Jo et al. (2022) ^[50][90] reported on the development of a green and sustainable hot-melt adhesive (HMA) based on polyhydroxyalkanoate (PHA) and silanized cellulose nanofibers (SCNFs). The authors used PHA of a high chain length and high poly (4-hydroxybutyric acid) (P4HB) ratio as a biodegradable and flexible base polymer and modified the surface of cellulose nanofibers (CNFs) with tetraethyl orthosilicate (TEOS) and methyltrimethoxysilane (MTMOS, Figure 25H2) to enhance their hydrophobicity and dispersibility in PHA. The authors found that the double silanization of CNFs using TEOS and MTMOS increased their water contact angle from 18° to 177°, indicating a successful hydrophobization. They found that adding 10% SCNFs increased the tensile strength of PHA from 5.8 MPa to 7.2 MPa, while reducing its viscosity from 11,000 Pa·s to 9000 Pa·s. The authors attributed this to the thixotropic behavior of SCNFs, which enhanced the flowability and infiltration ability of PHA-SCNFs adhesive at low stress. The lap shear test showed that PHA-SCNFs adhesive had a comparable failure load to commercial HMA (around 1 kN), indicating a good adhesion performance. The authors concluded that PHA-SCNFs composite is a promising candidate for green and sustainable HMA applications, as it combines biodegradability, flexibility, processability, and adhesive strength.

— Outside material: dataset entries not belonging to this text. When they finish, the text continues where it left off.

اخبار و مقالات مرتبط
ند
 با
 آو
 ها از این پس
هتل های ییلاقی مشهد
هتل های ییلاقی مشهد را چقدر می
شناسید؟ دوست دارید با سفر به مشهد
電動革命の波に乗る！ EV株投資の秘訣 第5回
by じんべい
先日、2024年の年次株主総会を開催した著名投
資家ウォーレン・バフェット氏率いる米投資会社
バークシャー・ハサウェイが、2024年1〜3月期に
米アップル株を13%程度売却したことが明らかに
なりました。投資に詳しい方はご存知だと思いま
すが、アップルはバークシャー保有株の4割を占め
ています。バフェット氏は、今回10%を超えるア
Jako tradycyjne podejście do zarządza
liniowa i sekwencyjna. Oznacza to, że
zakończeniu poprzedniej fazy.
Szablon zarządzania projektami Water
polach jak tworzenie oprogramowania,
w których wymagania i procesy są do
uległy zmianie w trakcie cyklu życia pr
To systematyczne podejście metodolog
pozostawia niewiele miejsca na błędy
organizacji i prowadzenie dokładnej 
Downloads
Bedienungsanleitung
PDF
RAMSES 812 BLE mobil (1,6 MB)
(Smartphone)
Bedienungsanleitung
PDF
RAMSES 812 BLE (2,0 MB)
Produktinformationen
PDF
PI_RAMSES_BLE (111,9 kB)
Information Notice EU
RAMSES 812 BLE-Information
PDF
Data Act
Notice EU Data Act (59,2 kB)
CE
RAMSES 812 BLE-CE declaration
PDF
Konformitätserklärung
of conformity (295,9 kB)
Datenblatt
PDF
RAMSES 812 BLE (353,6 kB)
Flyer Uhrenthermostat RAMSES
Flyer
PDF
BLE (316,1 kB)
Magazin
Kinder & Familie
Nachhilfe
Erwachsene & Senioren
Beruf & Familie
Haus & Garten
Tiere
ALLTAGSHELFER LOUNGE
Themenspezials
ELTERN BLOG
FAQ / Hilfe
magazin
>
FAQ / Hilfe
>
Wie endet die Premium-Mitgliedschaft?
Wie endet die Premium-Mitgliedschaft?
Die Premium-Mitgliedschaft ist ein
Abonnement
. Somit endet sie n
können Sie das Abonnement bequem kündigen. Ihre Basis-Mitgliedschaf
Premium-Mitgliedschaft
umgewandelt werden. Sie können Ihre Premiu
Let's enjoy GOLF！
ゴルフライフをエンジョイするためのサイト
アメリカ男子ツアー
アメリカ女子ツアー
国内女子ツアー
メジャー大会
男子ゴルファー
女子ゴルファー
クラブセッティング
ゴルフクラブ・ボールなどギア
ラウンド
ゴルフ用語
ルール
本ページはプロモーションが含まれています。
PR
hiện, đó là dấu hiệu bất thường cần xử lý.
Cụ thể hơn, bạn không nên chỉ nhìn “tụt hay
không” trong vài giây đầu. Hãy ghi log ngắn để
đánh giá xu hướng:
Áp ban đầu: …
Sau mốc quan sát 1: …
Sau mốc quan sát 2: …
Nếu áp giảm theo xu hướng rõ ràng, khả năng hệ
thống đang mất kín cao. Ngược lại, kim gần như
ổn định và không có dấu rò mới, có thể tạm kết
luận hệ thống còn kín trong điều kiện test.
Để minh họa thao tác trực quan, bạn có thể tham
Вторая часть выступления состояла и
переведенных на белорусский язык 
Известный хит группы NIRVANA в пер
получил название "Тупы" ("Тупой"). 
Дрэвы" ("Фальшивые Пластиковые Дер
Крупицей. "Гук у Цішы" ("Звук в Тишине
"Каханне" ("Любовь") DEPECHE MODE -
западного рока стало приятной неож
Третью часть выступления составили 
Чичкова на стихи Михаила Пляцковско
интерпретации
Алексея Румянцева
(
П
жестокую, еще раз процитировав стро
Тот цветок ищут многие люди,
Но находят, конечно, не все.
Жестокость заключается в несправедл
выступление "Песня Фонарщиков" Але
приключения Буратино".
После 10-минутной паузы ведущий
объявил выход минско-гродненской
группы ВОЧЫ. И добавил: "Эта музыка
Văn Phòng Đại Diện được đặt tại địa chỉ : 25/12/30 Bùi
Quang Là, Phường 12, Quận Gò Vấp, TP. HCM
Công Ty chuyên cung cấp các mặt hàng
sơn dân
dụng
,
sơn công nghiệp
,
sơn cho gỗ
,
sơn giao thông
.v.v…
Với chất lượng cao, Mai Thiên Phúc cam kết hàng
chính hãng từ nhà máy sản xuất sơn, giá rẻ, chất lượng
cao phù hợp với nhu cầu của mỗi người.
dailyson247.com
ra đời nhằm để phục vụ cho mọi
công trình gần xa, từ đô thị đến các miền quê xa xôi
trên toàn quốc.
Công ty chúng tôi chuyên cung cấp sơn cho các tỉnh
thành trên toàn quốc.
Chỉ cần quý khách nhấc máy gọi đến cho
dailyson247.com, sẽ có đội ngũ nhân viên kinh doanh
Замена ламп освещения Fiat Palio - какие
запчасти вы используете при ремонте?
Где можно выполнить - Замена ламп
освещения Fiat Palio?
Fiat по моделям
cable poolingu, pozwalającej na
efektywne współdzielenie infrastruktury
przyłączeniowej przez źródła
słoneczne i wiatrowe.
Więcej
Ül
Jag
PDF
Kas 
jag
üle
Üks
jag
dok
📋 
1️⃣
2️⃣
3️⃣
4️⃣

In conclusion, the exploration of organosilicon compounds as filler coupling agents in hot-melt adhesives has demonstrated significant potential across various applications. These compounds, characterized by their unique ability to form robust crosslinks and provide molecular reinforcement, have been shown to enhance the adhesion, mechanical properties, and thermal stability of diverse composite materials.